# Mit Eclipse automatisch JavaDoc-Struktur einfügen?



## Horschie (17. Mrz 2009)

Hallo,

wollte mal fragen,  wie man mit Eclipse automatisch kommentieren kann? 

Also wäre gut, wenn Eclipse automatisch die JavaDoc Struktur vor den Methoden, Klassen einfügt, den Author, die Version, das aktuelle Datum etc. bereits hinzufügt. Am besten auch gleich die Namen der Parameter. So, dass ich nur noch die Beschreibung einfügen muss...*g*


Danke
Christoph


----------



## maki (17. Mrz 2009)

/** dann return


----------



## Horschie (17. Mrz 2009)

hmm...das ist ja schon mal nicht verkehrt.
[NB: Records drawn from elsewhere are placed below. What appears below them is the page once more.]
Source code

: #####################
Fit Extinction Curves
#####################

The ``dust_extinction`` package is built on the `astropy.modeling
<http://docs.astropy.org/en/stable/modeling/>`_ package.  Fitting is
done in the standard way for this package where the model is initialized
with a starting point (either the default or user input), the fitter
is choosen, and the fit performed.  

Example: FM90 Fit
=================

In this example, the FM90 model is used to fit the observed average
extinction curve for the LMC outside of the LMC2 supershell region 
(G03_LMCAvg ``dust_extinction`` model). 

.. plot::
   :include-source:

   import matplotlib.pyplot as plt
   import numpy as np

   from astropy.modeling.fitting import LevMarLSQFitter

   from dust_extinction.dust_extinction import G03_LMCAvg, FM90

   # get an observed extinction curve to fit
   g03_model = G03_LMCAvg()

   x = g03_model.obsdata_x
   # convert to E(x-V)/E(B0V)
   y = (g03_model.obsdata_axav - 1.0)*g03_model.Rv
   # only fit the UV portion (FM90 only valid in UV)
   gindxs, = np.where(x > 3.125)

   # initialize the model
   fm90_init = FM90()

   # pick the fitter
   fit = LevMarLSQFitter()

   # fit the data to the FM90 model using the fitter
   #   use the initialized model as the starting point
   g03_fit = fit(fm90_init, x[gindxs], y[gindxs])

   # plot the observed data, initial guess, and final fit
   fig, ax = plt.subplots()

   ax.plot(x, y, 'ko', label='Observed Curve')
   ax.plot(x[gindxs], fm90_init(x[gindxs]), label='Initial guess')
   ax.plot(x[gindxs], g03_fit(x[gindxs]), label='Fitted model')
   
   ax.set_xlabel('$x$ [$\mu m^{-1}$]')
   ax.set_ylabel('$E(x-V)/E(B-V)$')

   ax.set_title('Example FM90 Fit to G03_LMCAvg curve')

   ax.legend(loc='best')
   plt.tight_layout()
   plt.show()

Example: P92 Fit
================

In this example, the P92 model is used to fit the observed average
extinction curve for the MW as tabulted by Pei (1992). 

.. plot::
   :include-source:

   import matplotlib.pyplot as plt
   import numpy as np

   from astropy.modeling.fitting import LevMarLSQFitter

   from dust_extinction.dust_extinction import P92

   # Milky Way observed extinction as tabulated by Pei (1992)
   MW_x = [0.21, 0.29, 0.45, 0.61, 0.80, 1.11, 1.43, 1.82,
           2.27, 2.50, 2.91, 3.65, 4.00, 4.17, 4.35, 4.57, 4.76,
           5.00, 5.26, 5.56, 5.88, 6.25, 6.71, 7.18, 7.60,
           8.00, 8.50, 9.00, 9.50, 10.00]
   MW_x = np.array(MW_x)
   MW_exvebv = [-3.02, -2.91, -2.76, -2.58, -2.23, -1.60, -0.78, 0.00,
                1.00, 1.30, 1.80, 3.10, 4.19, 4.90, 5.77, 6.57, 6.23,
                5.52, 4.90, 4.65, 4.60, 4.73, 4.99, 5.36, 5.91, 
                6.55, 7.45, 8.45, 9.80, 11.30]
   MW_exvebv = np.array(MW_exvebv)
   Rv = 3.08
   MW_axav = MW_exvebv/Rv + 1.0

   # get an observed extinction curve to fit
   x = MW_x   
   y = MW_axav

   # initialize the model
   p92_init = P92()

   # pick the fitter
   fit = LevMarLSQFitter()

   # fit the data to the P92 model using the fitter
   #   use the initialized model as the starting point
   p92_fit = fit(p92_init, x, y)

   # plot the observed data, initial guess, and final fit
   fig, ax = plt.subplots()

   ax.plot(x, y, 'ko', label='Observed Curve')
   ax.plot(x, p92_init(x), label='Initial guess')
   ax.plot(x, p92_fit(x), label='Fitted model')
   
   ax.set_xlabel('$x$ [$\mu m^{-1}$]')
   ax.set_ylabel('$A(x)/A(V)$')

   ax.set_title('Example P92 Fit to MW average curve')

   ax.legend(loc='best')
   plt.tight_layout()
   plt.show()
Aber automatisch auf Knopfdruck bei allen Methoden, Klassen einfügen geht nicht? 

Und wo kann man konfigurieren was da eingefügt wird?


----------



## maki (17. Mrz 2009)

>> hmm...das ist ja schon mal nicht verkehrt. Aber automatisch auf Knopfdruck bei allen Methoden, Klassen einfügen geht nicht? 
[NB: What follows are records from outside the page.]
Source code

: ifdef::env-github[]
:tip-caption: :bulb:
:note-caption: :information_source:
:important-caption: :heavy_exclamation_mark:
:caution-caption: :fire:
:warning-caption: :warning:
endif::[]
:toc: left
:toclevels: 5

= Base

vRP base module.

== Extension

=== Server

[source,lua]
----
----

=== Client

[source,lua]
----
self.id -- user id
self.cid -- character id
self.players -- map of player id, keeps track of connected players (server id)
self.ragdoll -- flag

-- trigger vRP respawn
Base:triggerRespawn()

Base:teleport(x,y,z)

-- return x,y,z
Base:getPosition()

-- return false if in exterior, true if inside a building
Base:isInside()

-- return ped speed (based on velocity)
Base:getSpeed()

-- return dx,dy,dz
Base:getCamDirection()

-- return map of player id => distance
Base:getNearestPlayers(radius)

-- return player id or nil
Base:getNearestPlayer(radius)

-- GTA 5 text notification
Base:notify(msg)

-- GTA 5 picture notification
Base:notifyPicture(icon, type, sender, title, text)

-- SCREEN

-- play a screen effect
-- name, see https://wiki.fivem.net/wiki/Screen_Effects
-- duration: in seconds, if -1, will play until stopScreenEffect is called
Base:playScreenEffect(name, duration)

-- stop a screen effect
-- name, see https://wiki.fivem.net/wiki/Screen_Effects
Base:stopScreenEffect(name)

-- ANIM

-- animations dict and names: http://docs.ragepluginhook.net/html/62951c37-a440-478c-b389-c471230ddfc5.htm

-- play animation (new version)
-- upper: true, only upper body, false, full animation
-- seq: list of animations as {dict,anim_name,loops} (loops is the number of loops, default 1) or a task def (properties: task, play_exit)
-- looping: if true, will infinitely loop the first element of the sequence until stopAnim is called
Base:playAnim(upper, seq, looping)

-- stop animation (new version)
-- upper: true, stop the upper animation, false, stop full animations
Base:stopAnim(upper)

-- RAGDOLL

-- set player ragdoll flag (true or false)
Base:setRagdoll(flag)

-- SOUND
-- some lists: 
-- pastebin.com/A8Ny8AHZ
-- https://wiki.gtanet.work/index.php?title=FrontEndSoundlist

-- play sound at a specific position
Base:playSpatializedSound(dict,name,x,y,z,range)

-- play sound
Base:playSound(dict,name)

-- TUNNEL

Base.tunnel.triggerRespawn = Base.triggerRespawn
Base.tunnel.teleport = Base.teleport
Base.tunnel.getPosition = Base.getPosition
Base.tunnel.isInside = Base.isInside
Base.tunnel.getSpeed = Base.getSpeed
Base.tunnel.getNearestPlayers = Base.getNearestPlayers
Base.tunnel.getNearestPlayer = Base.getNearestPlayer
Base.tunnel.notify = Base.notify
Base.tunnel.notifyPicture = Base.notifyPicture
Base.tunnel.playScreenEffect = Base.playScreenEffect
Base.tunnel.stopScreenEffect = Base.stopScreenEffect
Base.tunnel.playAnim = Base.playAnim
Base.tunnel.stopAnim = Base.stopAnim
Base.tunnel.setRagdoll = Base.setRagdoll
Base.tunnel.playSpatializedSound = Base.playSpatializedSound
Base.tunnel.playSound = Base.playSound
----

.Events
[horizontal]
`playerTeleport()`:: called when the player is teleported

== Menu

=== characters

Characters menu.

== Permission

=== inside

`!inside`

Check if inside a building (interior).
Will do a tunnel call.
Wäre doch zweckfrei bei private Methoden.


----------



## Horschie (17. Mrz 2009)

ja, habe mich unklar ausgedrückt. Public würde schon reichen.


----------



## Wildcard (17. Mrz 2009)

Und wie findest du dann raus was generierte Stubs sind und wo du wirklich noch dokumentieren musst?


----------



## Cody (18. Mrz 2009)

In der Overview: rechtsklick auf die Methode->Source->Generate Element Comment

Die dafür verwendeten Comments kann man unter : "Window"->"Preferences"->"Java"->"Code Style"->"Code Templates" unter: "Comments"
so anpassen wie man es haben möchte


----------